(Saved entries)

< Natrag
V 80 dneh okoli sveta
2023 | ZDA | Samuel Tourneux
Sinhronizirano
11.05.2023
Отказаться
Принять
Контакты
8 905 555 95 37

TASK BRIEF:
Could you reproduce the data above exactly as given?

WRITTEN SOLUTION:
< Natrag
V 80 dneh okoli sveta
2023 | ZDA | Samuel Tourneux
Sinhronizirano
11.05.2023
Отказаться
Принять
Контакты
8 905 555 95 37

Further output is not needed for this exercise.